Coo won 5 gold medals in total — 3 (all-events, masters and team-of-5) in the 1978 Games in Bangkok, then added 2 more (all-events and team-of-5) in the 1986 Games in Seoul.

The Philippines won a combined 8 gold medals (4 each) in 1978 and 1986, meaning Coo singlehandedly accounted for more than half of those. 

(Gerardo Rosario, who won the men’s 200 meters freestyle, prevented a personal golden sweep by Coo in 1978. Golfer Ramon Brobio spoiled an all-Filipina gold finish in 1986; besides Brobio and Coo, Lydia de Vegas finished atop the podium in the women’s 100 meters that year.)

Coo, currently the secretary-general of the Philippine Bowling Federation, the sport’s national governing body, could’ve theoretically won more had bowling not been cut from the 1982 Games in New Delhi.

That isn’t the only record Coo holds.

She and Pinay sprint wonder woman Mona Solaiman are the only national athletes to grab as many as 3 gold medals in a single edition of the Games.

Solaiman, the original queen of Asian track, achieved the hat-trick in the 1962 Games in Jakarta, where she topped the 100 meters, the 200 meters and the 4 x 100 meters.

The other multiple gold winners in a single Games are Saso in golf this month, swimmers Haydée Coloso-Espino (Manila in 1954) and Jacinto Cayco (New Delhi in 1951), and men’s tennis player Raymundo Deyro (Tokyo in 1958); they won a pair each.

Coloso-Espino is another Filipina with a strong Asian Games résumé.
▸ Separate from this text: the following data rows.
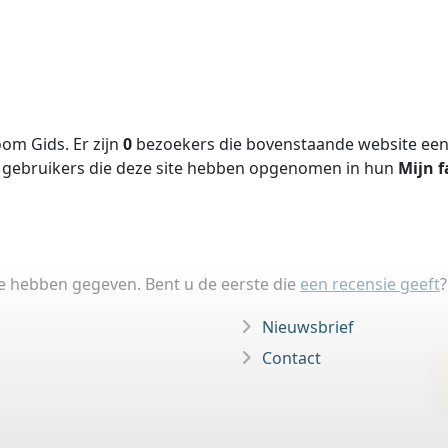
om Gids. Er zijn
0
bezoekers die bovenstaande website een 
gebruikers die deze site hebben opgenomen in hun
Mijn f
ie hebben gegeven. Bent u de eerste die
een recensie geeft
?
Nieuwsbrief
Contact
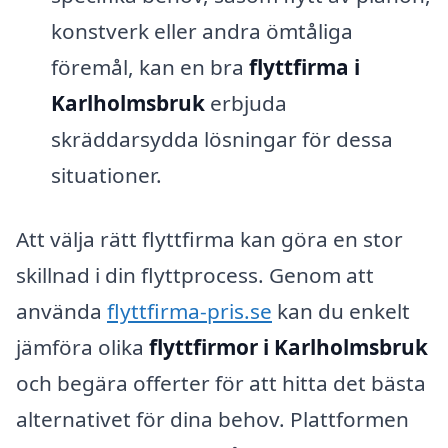
konstverk eller andra ömtåliga
föremål, kan en bra
flyttfirma i
Karlholmsbruk
erbjuda
skräddarsydda lösningar för dessa
situationer.
Att välja rätt flyttfirma kan göra en stor
skillnad i din flyttprocess. Genom att
använda
flyttfirma-pris.se
kan du enkelt
jämföra olika
flyttfirmor i Karlholmsbruk
och begära offerter för att hitta det bästa
alternativet för dina behov. Plattformen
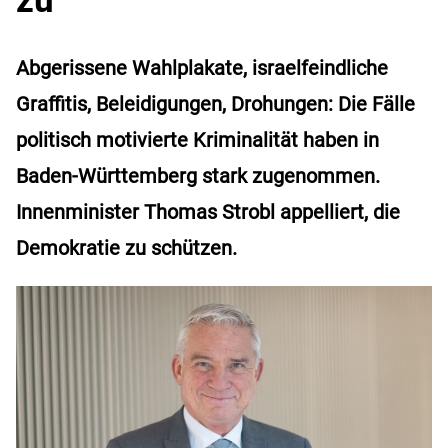
Abgerissene Wahlplakate, israelfeindliche
Graffitis, Beleidigungen, Drohungen: Die Fälle
politisch motivierte Kriminalität haben in
Baden-Württemberg stark zugenommen.
Innenminister Thomas Strobl appelliert, die
Demokratie zu schützen.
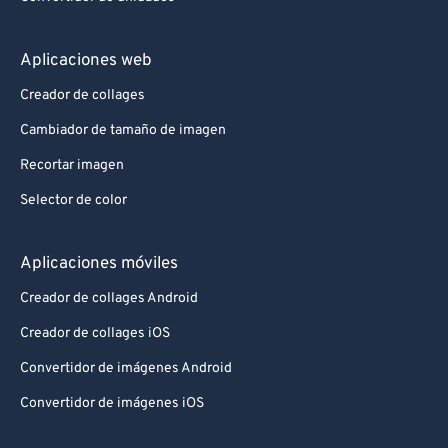
Aplicaciones web
Creador de collages
Cambiador de tamaño de imagen
Recortar imagen
Selector de color
Aplicaciones móviles
Creador de collages Android
Creador de collages iOS
Convertidor de imágenes Android
Convertidor de imágenes iOS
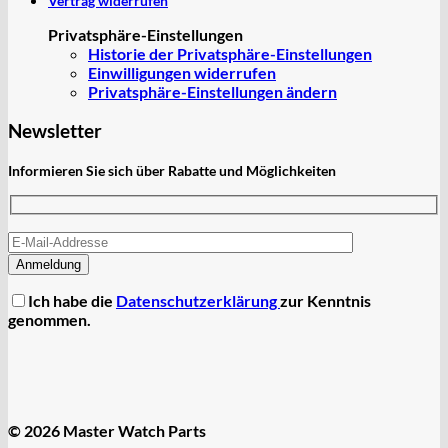
Vertrag widerrufen
Privatsphäre-Einstellungen
Historie der Privatsphäre-Einstellungen
Einwilligungen widerrufen
Privatsphäre-Einstellungen ändern
Newsletter
Informieren Sie sich über Rabatte und Möglichkeiten
Ich habe die
Datenschutzerklärung
zur Kenntnis
genommen.
© 2026 Master Watch Parts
The accomplished swimmer won 10 medals, giving her the distinction of having the most podium finishes by a Philippine athlete at the Games, regardless of gender.

Coloso-Espino won 3 gold, 5 silver and 2 bronze medals overall after participating in the 1954, 1958 and 1962 Games.

After Coo’s double-gold showing in 1986, there was a dearth in gold-winning Filipina athletes.

Between 1986 and and 2018, Mikee Cojuangco-Jaworski’s win in Busan, South Korea in 2002 was the only first-place finish by a Pinay at the Games. She took home the gold in individual show-jumping in the equestrian competition.

For Cojuangco-Jaworski, currently the Philippine representative to the International Olympic Committee, what Diaz and her fellow female athletes accomplished in Jakarta and Palembang the past 2 weeks or so is special.

“I don't think there are really enough words to express the pride, as a woman, that all our gold medals have come from women athletes,” Cojuangco-Jaworski said.